Letters for March 3, 2005

Kudos to Kris
Re “Small town, big culture” (RN&R, Cover story, Feb. 17)

Year of the Rooster happy new year’s greetings, and thanks for your support of the arts in Northern Nevada. I read Kris Vagner’s article on Fallon/Kirk Robertson and Valerie Serpa with admiration and delight that the region now has such a terrific arts writer. Thank you!

Jon Winet
Iowa City, Iowa

Beatles descended from Quarrymen
Re “In the fossil record?” and “What about newts?” (RN&R, Letters, Jan. 20)

I am writing in response to two letters you published against evolution: “In the fossil record?” and “What about newts?".

The first letter asks where bats, turtles, cats and cacti came from. Bats obviously came from small rodent-like mammals that developed skin over enlarged hands to be able to fly. [A guess about] turtles is easy—reptiles not given to speed that were in need of protection.

Cats developed in an environment of little water, judging by the strength of their urine, and having small creatures for food rather than the large ones that supported saber-toothed tigers and the like. I rather imagine chaparral-type environments for early cats.

Cacti are members of the rose family, which shows what little water and much sun can do. Roses in more temperate climes include a lot of fruit trees. Of course, the garden rose shows centuries of breeding by people. The original rose had five petals, and that’s how its relatives are recognized today.

To give a modern example of evolution, today’s rattlesnake doesn’t [always] rattle. What happened? So many that rattled died without sufficient issue during the six-gun era that the ones that reproduced tended to be silent. Of course, they still have the diamondback pattern and other characteristics.

It is a comforting notion from childhood that the rattlesnake rattles, but that’s not true now. So many wondrous things have been discovered in science that religious sense ought to be tied to admiration of God’s deeply creative work—but not in school.

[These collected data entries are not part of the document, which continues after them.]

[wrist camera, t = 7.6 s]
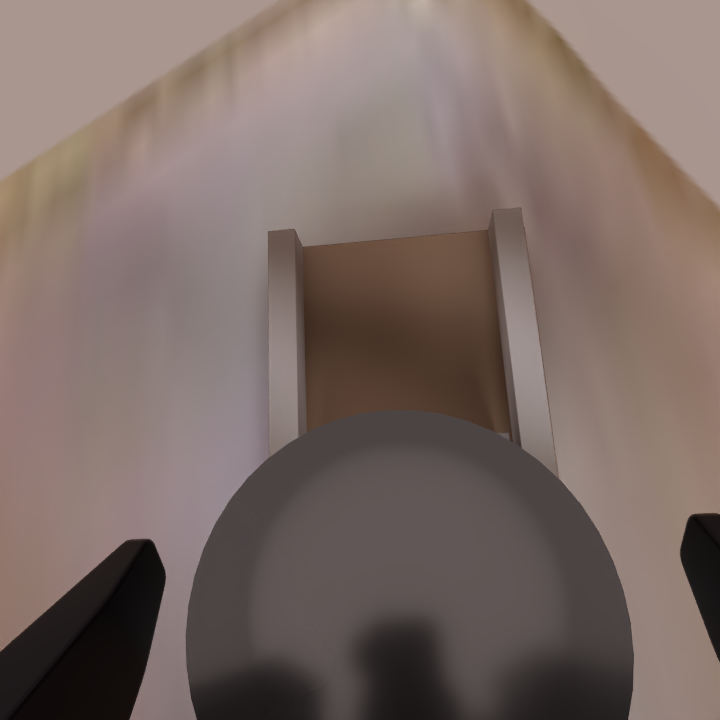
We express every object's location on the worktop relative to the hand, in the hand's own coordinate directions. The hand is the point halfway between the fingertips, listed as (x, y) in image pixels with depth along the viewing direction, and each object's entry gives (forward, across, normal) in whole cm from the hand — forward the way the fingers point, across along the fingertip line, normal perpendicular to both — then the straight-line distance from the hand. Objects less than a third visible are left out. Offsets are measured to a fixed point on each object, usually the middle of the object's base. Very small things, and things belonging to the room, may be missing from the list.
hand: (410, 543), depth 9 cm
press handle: (+4, 0, +4) cm, 6 cm away
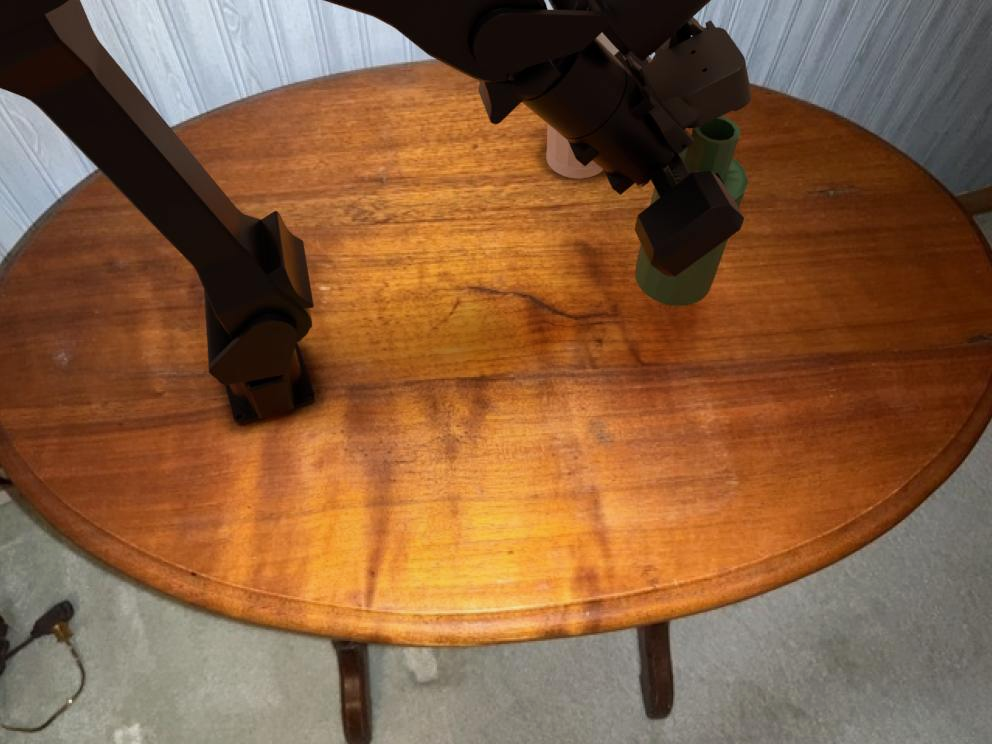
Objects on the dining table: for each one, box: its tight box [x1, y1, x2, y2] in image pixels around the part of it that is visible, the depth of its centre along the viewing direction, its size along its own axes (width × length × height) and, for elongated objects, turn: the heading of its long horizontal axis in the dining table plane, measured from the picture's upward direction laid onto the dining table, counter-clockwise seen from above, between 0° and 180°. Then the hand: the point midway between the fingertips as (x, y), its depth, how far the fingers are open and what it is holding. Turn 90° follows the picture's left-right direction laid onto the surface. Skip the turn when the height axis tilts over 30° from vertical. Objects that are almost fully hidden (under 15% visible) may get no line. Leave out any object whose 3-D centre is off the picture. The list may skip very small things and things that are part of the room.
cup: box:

In school, but not in science class, a student should learn creation stories of Hindu, Buddhist, Judeo-Christian and Native Americans. That would give an appreciation of symbolic and mythological uses of the mind. This should satisfy religious fundamentalists without compromising science or separation of church and state.

Jennifer Reid

Give me money
Re “Lucky Larry’s state budget surplus” (RN&R, View from the Fray, Jan. 27)

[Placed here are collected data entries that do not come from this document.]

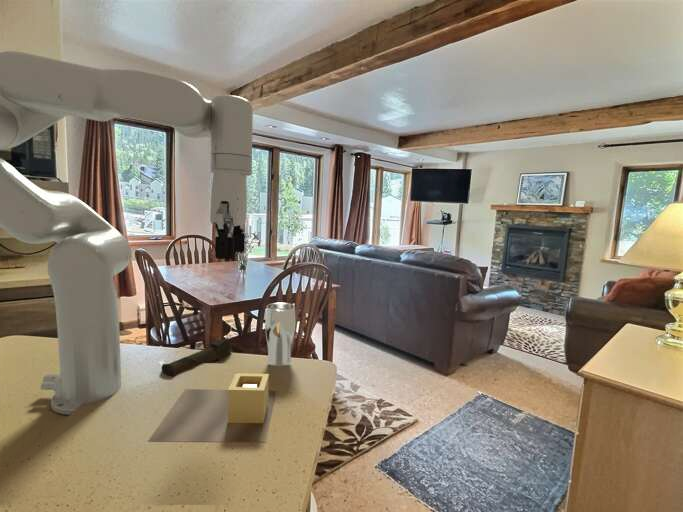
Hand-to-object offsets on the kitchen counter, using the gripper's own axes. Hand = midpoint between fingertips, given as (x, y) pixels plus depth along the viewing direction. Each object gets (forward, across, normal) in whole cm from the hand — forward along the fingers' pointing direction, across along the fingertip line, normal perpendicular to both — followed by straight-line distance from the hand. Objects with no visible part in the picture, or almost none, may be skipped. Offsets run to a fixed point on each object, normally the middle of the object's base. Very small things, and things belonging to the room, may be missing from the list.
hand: (230, 254), depth 72 cm
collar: (+27, +11, +6) cm, 30 cm away
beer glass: (+28, -11, +9) cm, 32 cm away
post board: (+28, +11, +1) cm, 30 cm away
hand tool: (+29, -11, -10) cm, 32 cm away
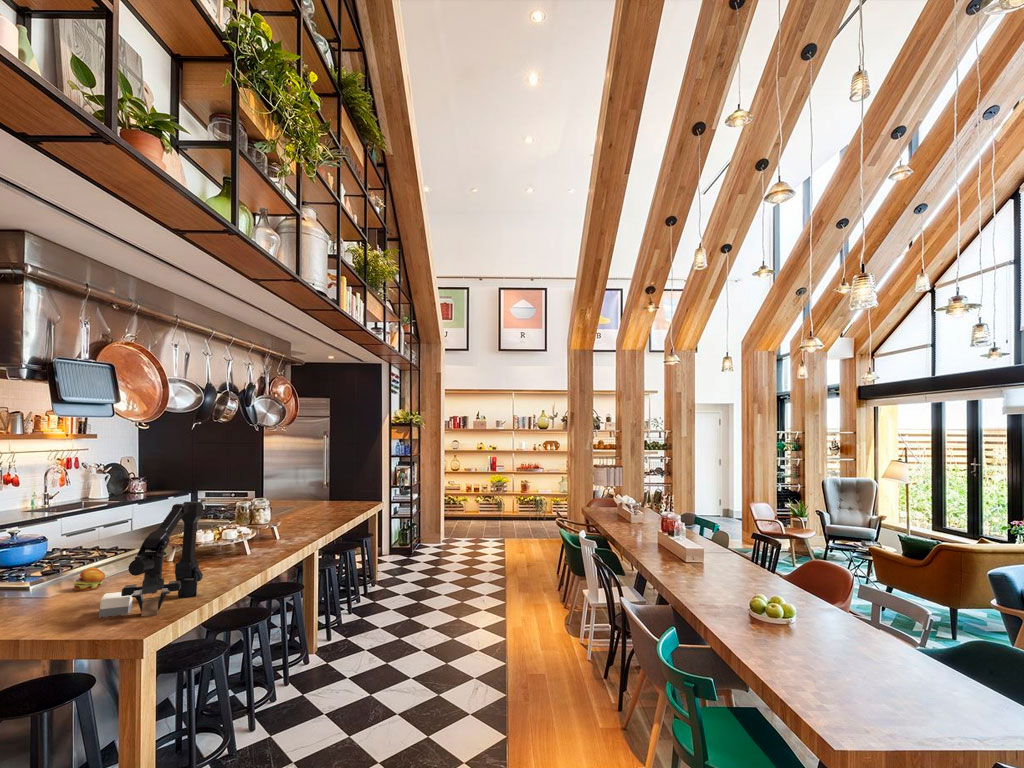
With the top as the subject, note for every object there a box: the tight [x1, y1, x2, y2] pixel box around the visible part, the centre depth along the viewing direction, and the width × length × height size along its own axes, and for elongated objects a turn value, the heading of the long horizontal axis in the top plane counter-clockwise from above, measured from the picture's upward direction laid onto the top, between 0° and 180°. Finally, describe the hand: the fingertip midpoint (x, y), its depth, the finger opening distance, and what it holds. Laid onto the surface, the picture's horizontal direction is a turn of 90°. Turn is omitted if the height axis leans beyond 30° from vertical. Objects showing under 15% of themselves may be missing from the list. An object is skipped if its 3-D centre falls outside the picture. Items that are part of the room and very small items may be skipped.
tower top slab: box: [99, 591, 134, 609], centre depth 211 cm, size 9×9×4 cm
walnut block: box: [141, 597, 160, 617], centre depth 210 cm, size 5×5×5 cm
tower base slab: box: [98, 601, 133, 619], centre depth 210 cm, size 9×9×4 cm
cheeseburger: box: [73, 567, 106, 592], centre depth 243 cm, size 10×11×10 cm
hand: (150, 611), depth 209 cm, fingers closed on walnut block, 5 cm apart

Gov. Kenny Guinn is right in proposing to return excess taxes to the citizens who paid them instead of letting unions and other special interests wrap their tentacles around it. What a boon to the Nevada economy for all this money sloshing around the pockets of consumers! We should vote out of office any legislator who opposes this proposal or tries to water it down.

Larry Parr
via e-mail

Don’t trust the government
Reading about conservatives chanting outside Sen. Rick Santorum’s town hall meeting was refreshing. The people chanting were at least telling the truth about the goals of the Republican plan for Social Security: They want the program to go away.

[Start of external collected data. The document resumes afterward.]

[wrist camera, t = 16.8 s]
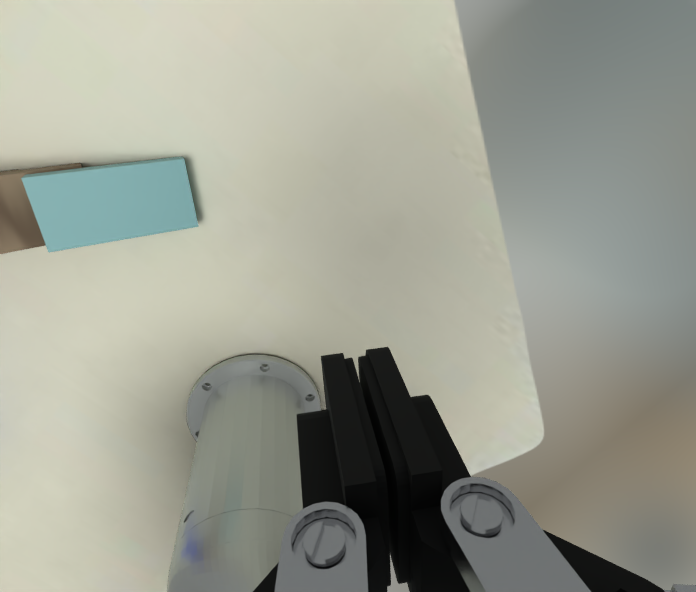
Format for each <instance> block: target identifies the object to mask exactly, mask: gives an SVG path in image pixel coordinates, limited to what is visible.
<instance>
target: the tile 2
mask: <svg viewBox="0 0 696 592" xmlns="http://www.w3.org/2000/svg"><path fill="white" fill-rule="evenodd" d="M78 168H82V166H81V164H80V163H75V164H67V165H59V166H52V167H44V168H36V169H28V170H20V171H12V172H4V173H0V254H3V253H8V252H13V251H18V250H24V249H29V248H34V247H39V246H44V245H46V244H45V241H44V238H43V236H42V233H41V230H40V228H39V225H38V222H37V220H36V217H35V214H34V211H33V209H32V206H31V203H30V201H29V198H28V195H27V193H26V190H25V187H24V184H23V182H22V179H21V178H22V177H23V176H25V175H26V174H35V173H44V172H52V171H61V170H69V169H78Z"/></svg>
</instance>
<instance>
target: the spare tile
mask: <svg viewBox="0 0 696 592" xmlns="http://www.w3.org/2000/svg"><path fill="white" fill-rule="evenodd" d="M21 179H22V182H23V184H24V187H25V190H26V193H27V195H28V198H29V201H30V203H31V206H32V209H33V211H34V214H35V217H36V220H37V222H38V225H39V228H40V230H41V233H42V236H43V238H44V241H45V244H46V247H47V249H48V252H54V251H60V250H65V249H71V248H77V247H83V246H89V245H94V244H100V243H106V242H112V241H118V240H123V239H129V238H135V237H141V236H147V235H152V234H158V233H164V232H170V231H176V230H181V229H187V228H193V227H199V226H198V222H197V217H196V212H195V208H194V203H193V198H192V193H191V189H190V184H189V179H188V175H187V170H186V165H185V160H184V158H183V157H182V156H181V157H173V158H164V159H155V160H147V161H138V162H130V163H121V164H112V165H104V166H95V167H87V168H78V169H69V170H61V171H52V172H44V173H35V174H26V175H25V176H23V177H22V178H21Z"/></svg>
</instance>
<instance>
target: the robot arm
mask: <svg viewBox="0 0 696 592" xmlns="http://www.w3.org/2000/svg"><path fill="white" fill-rule="evenodd" d="M321 362H322V372H323V381H324V391H325V400H326V410H321V407H320V399H319V394H318V391H317V389H316V386H315V384H314V382H313V381H312V380H311V379H310V377H309V376H308V375H307V374H306V373H305V372H304V371H303V370H302V369H300V368H299V367H298V366H296V365H294V364H292V363H291V362H289V361H286V360H283V359H281V358H278V357H273V356H267V355H245V356H239V357H235V358H231V359H228V360H225V361H223V362H221V363H219V364H217V365H215V366H214V367H212V368H211V369H210V370H208V371H207V372H206V373H204V374H203V375H202V377H201V378H200V379H199V380H198V381H197V382H196V384H195V386H194V388H193V389H192V391H191V393H190V397H189V400H188V404H187V411H186V417H187V424H188V427H189V430H190V432H191V434H192V436H193V437H194V439H195V440H196V442H197V445H196V449H195V454H194V458H193V463H192V468H191V472H190V477H189V482H188V486H187V491H186V496H185V500H184V505H183V509H182V514H181V519H180V523H179V528H178V533H177V537H176V542H175V546H174V551H173V555H172V560H171V565H170V570H169V576H168V584H167V592H387V586H390V585H391V574H390V554H391V558H392V562H393V566H394V570H395V574H396V578H397V581H398V583H399V584H400V583H405V582H407V584H408V587H409V591H410V592H696V585H677V584H673V586H672V588H671V590H663V589H661V588H660V587H658V586H656V585H655V584H653V583H651V582H650V581H648V580H646V579H644V578H642V577H640V576H638V575H636V574H634V573H632V572H630V571H628V570H626V569H624V568H621V567H619V566H617V565H615V564H613V563H611V562H609V561H607V560H605V559H603V558H601V557H599V556H597V555H594V554H592V553H590V552H588V551H586V550H584V549H582V548H580V547H578V546H576V545H573V544H572V543H569V542H567V541H565V540H563V539H561V538H559V537H556V536H555V535H553V534H551V533H549V532H546V531H545V530H542V529H541V528H540V526H539V525H538V524H537V522H536V521H535V520H534V519H533V517H532V516H531V515H530V514H529V512H528V511H527V510H526V509H525V507H524V506H523V505H522V504H521V502H520V501H519V500H518V498H517V497H516V496H515V495H514V494H513V493H512V492H511V491H510V490H509V489H508V488H506V487H504V486H502V485H501V484H499V483H498V482H496V481H492V480H489V479H486V478H480V477H471V476H470V474H469V472H468V470H467V468H466V466H465V464H464V462H463V460H462V458H461V456H460V454H459V452H458V450H457V448H456V446H455V444H454V442H453V441H452V439H451V437H450V435H449V433H448V431H447V429H446V427H445V425H444V423H443V421H442V419H441V417H440V415H439V413H438V411H437V409H436V407H435V405H434V403H433V401H432V399H431V398H430V396H428V395H422V396H415V397H410V395H409V392H408V390H407V388H406V386H405V383H404V381H403V379H402V377H401V374H400V372H399V370H398V368H397V365H396V363H395V361H394V358H393V356H392V354H391V352H390V349H389V348H388V347H384V348H377V349H369V350H366V356H361V357H359V358H358V363H359V379H358V376H357V372H356V369H355V365H354V362H353V359H352V358H346V359H344V355H343V353H340V354H332V355H325V356H321ZM359 380H360V383H359Z"/></svg>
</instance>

The use of the words “investment” and “reform” by conservatives is the ultimate lie. Removing money from the trust-fund income to allow private accounts won’t help Social Security or seniors in any way. It will bring about a fiscal crisis very soon, and the president knows that. Gen Xers and baby boomers, watch your wallets! Don’t allow your representatives to touch the trust fund or divert payroll taxes for individual gambling. It will only increase the deficit and make our children poorer than you can imagine.

Regis Leiss

Freedom from war
In his inaugural address, President Bush voiced a strong commitment to spreading freedom and democracy around the world. If the president truly supports freedom from oppression for all individuals, he should send our law enforcement officers into the homes of all American women who are victims of domestic violence. He could authorize law enforcement to set up surveillance on all homes where a strong suspicion of domestic violence exists. He could even authorize police to arrest suspected abusers before they commit their next abuse. Why don’t we do these things? We believe in liberty—even if it allows some to choose suffering.

As President Bush pointed out in his speech, to be free, people must choose to be free. In invading Iraq, he violated his own beliefs about the nature of freedom. While many in Iraq desired liberty, they had neither chosen to seek it nor democracy.

To the oppressed in the world, there are many ways friends, neighbors and allies can offer non-violent encouragement and support for choosing liberty. Once we impose freedom on the unwilling or undecided, we deprive them of the kind of choice that is the very essence of liberty.